Alessandro Narducci
Reparto operativo import
«Da re delle notti genovesi alla logistica». Esordisce così, Alessandro Narducci, quando gli chiedi di raccontarti la sua storia personale. Difficile non rimanerne incuriositi e lui lo sa: dietro gli occhiali i suoi occhi vispi brillano.
All’inizio degli anni Novanta, quando tutti i teenager si incollavano alla televisione per vedere Beverly Hills 90210 e Maradona si presentava ai mondiali di calcio con il titolo di Campione d’Italia, inizia a gestire discoteche a Genova, nomi che evocano grandi glorie di un’epoca passata: Cezanne, Piscine dei castelli, Vanilla, Anyway; si fa un nome e si spinge fino alla riviera romagnola, cuore nazionale della movida, «Walter Nudo? L’ho inventato io», scherza. A questo punto la domanda sorge spontanea: e poi? «Ho conosciuto Katia – ride di gusto – “o me o le discoteche”, mi ha detto un giorno. Ci ho pensato un minuto e ho deciso di mollare».
La strada che lo porta a “salire” sul camion però è ancora lunga, prima maestro di tennis in un villaggio turistico – «beccavo un casino, ma dormivo pochissimo», ironizza ancora – poi perito assicurativo per una compagnia genovese. Da lì simpatizza con il container e la Capital Lease lo contatta per aprire a Genova la filiale che servirà tutta l’area mediterranea. Un’esperienza che definisce la più bella della sua vita: «Mi occupavo di stipulare contratti di noleggio container con armatori e i vari depositi; viaggiavo moltissimo: Spagna, Francia, Svizzera, Marocco, Turchia e molti altri paesi. Ho conosciuto i manager delle più importanti compagnie di navigazione del mondo, persone preparatissime con le quali spesso mi sentivo un pesce fuor d’acqua, ma la grinta innata mi ha sempre permesso di affrontare ogni situazione, apprendere molto e “portare a casa” dei contratti». E anche qui la domanda sorge spontanea: e poi? «Poi mi hanno chiesto di trasferirmi a Shanghai, nel frattempo erano nati Matteo e Tommaso. Ci ho pensato molto e ho rifiutato, sono troppo legato alla mia terra».

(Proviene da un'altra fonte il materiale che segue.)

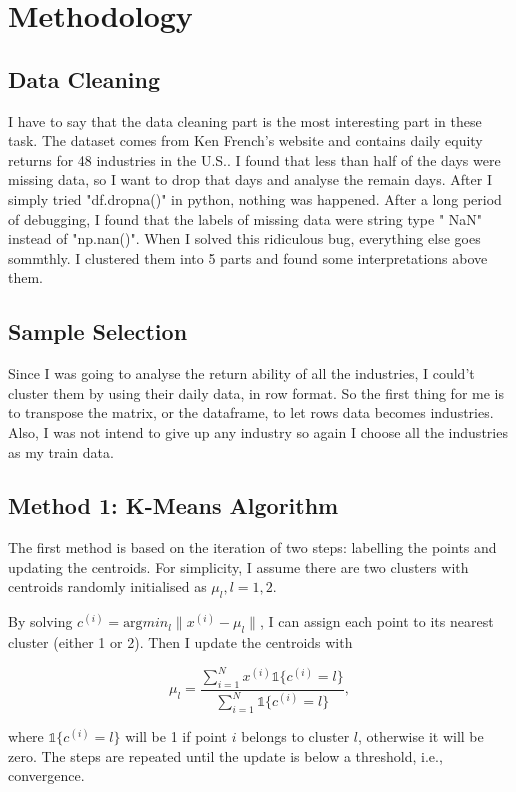 \documentclass[11pt]{report}
\begin{document}
\section{Methodology}

\subsection{Data Cleaning}
I have to say that the data cleaning part is the most interesting part in these task. The dataset comes from Ken French's website and contains daily equity returns for 48 industries in the U.S.. I found that less than half of the days were missing data, so I want to drop that days and analyse the remain days. After I simply tried "df.dropna()" in python, nothing was happened. After a long period of debugging, I found that the labels of missing data were string type " NaN" instead of "np.nan()". When I solved this ridiculous bug, everything else goes sommthly. I clustered them into 5 parts and found some interpretations above them.

\subsection{Sample Selection}
Since I was going to analyse the return ability of all the industries, I could't cluster them by using their daily data, in row format. So the first thing for me is to transpose the matrix, or the dataframe, to let rows data becomes industries. Also, I was not intend to give up any industry so again I choose all the industries as my train data.

\subsection{Method 1: K-Means Algorithm}

The first method is based on the iteration of two steps: labelling the points and updating the centroids. For simplicity, I assume there are two clusters with centroids randomly initialised as $\mu_l, l=1, 2$. 

By solving $c^{(i)} = \text{arg}min_l \lVert x^{(i)} - \mu_l\rVert$, I can assign each point to its nearest cluster (either 1 or 2). Then I update the centroids with 

\[
     \mu_l=\frac{\sum_{i=1}^N x^{(i)}\mathds{1}\{c^{(i)}=l\}}{\sum_{i=1}^N\mathds{1}\{c^{(i)}=l\}}, 
\]

where $\mathds{1}\{c^{(i)}=l\}$ will be 1 if point $i$ belongs to cluster $l$, otherwise it will be zero. The steps are repeated until the update is below a threshold, i.e., convergence.
\end{document}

Il Gruppo Finsea, prima con Uasc e poi con Mto, segna l’inizio della sua quarta vita e qui sembra aver messo definitivamente le radici. Cosa ha convito il suo spirito irrequieto a fermarsi?

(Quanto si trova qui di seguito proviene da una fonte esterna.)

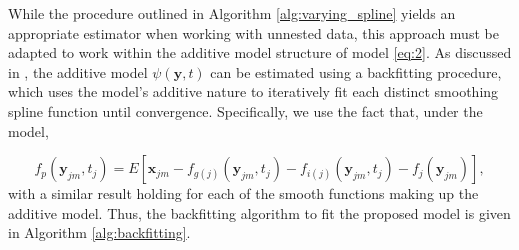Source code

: \documentclass[11pt,reqno]{article}
\theoremstyle{definition}
\begin{document}
While the procedure outlined in Algorithm \ref{alg:varying_spline} yields an appropriate estimator when working with unnested data, this approach must be adapted to work within the additive model structure of model \ref{eq:2}. As discussed in \cite{hastieGeneralizedAdditiveModels1990}, the additive model $\psi(\mathbf{y}, t)$ can be estimated using a backfitting procedure, which uses the model's additive nature to iteratively fit each distinct smoothing spline function until convergence. Specifically, we use the fact that, under the model,

\[%
  f_p(\mathbf{y}_{jm}, t_{j}) = E\left[\mathbf{x}_{jm} - f_{g(j)}(\mathbf{y}_{jm}, t_{j}) - f_{i(j)}(\mathbf{y}_{jm}, t_{j}) - f_{j}(\mathbf{y}_{jm})\right]
,\]%
with a similar result holding for each of the smooth functions making up the additive model. Thus, the backfitting algorithm to fit the proposed model is given in Algorithm \ref{alg:backfitting}.
\end{document}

«È un grande Gruppo, gestito bene, sono onorato di farne parte; ho sempre trovato persone bellissime, dal top manager allo stagista. Ho sentito tanto parlare di noi quando ancora, di questa grande realtà ero solo spettatore esterno: c’è una forza che ci contraddistingue da tutti gli altri: sappiamo diversificare, siamo guidati da un imprenditore con un carisma particolare, che ha coraggio di intraprendere nuove sfide e cambiare rotta quando è tempo di farlo. Di questi tempi non se ne vedono più tanti così»
Mto è una parte fondamentale delle attività del Gruppo, negli anni è evoluta molto. Come la definirebbe?
«Per me, MTO è come una squadra di Formula Uno, ognuno fa bene il proprio lavoro dai vertici, ai piloti, ai meccanici. Ogni mansione è indispensabile per far sì che rimanga ai vertici della logistica italiana, al servizio dei clienti».
Di cosa si occupa nello specifico?
«Faccio parte del reparto operativo import e passo viaggi, oggi si dice che faccio il dispatcher, ma a me piace ancora dirlo in italiano. È un compito importante, dove la precisione delle informazioni e la tempestività sono fondamentali. A dirlo sembra semplice, ma nel nostro lavoro ci troviamo spesso anche a dover gestire ritardi, chiusure dei terminal, autostrade interrotte e dobbiamo aver maturato buone competenze di problem solving per rendere la vita più facile sia ai clienti sia ai fornitori».
Qual è, secondo lei, l’ingrediente indispensabile per il suo lavoro?
«La simpatia e la competenza. La simpatia è quello che, a parità di prezzo, permette a un cliente di sceglierti. Io sono fatto così: o mi ami o mi odi. Sono fortunato perché ad amarmi sono i top client: vogliono parlare tutti con me, incredibile! Battute a parte, instaurare un rapporto più leggero spesso aiuta, soprattutto quando si lavora in un settore frenetico come il nostro, dove siamo spesso sotto stress. Far sorridere qualcuno è un gesto che, oltre a restituire sempre gratitudine, fa stare bene anche te».
Rende le giornate più piacevoli anche ai suoi colleghi?
«Sì, a volte, quando non li faccio arrabbiare».